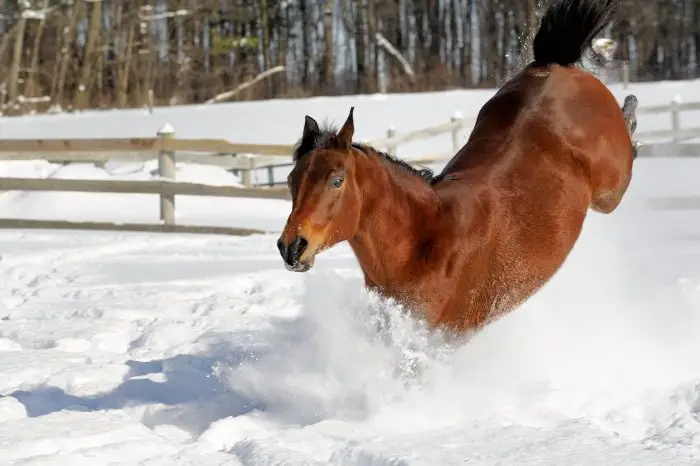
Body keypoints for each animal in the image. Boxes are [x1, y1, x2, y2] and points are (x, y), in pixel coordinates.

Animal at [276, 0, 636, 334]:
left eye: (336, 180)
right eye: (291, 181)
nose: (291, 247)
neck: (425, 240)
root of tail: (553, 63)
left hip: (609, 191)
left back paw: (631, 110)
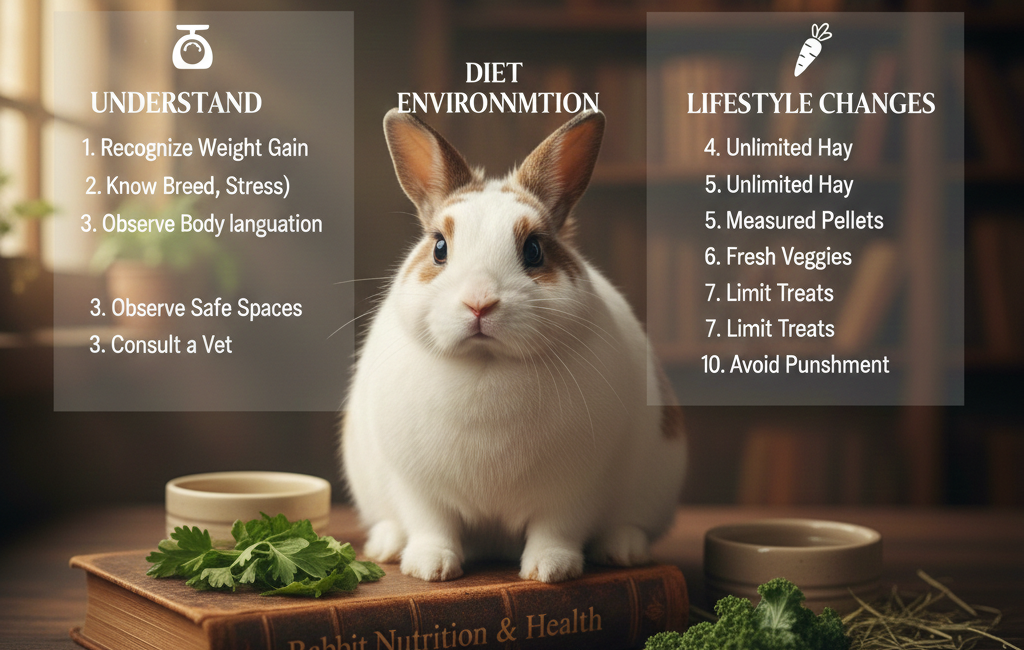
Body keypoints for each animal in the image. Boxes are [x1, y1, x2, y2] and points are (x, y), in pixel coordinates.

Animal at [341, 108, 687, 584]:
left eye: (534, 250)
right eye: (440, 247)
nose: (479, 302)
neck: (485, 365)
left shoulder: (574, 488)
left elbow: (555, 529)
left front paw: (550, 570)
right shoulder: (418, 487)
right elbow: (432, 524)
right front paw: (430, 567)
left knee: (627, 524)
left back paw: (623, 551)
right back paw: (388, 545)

::::

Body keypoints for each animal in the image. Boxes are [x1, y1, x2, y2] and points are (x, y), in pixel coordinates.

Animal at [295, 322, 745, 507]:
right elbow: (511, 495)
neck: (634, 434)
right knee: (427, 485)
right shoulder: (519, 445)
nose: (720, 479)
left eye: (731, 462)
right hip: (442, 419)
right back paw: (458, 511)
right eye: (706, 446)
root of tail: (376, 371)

::::

- _Work instruction_
Above are some lines. Repeat exactly, and only, those from the line that has "left eye: (731, 462)" through the line that has "root of tail: (376, 371)".

- _Solution for this task_
left eye: (731, 462)
right hip: (442, 419)
right back paw: (458, 511)
right eye: (706, 446)
root of tail: (376, 371)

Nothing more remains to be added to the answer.